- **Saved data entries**

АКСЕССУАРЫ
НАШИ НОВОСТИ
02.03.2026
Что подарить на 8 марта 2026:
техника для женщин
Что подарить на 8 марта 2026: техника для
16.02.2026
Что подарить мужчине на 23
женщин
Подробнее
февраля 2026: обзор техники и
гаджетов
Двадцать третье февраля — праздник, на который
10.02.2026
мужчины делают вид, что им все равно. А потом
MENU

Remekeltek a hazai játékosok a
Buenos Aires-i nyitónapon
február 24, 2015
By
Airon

- **Work order**
Print exactly the lines of the records from the one containing "мужчины делают вид, что им все равно. А потом" through the end, and nothing besides them.

- **Answer area**
мужчины делают вид, что им все равно. А потом
MENU

Remekeltek a hazai játékosok a
Buenos Aires-i nyitónapon
február 24, 2015
By
Airon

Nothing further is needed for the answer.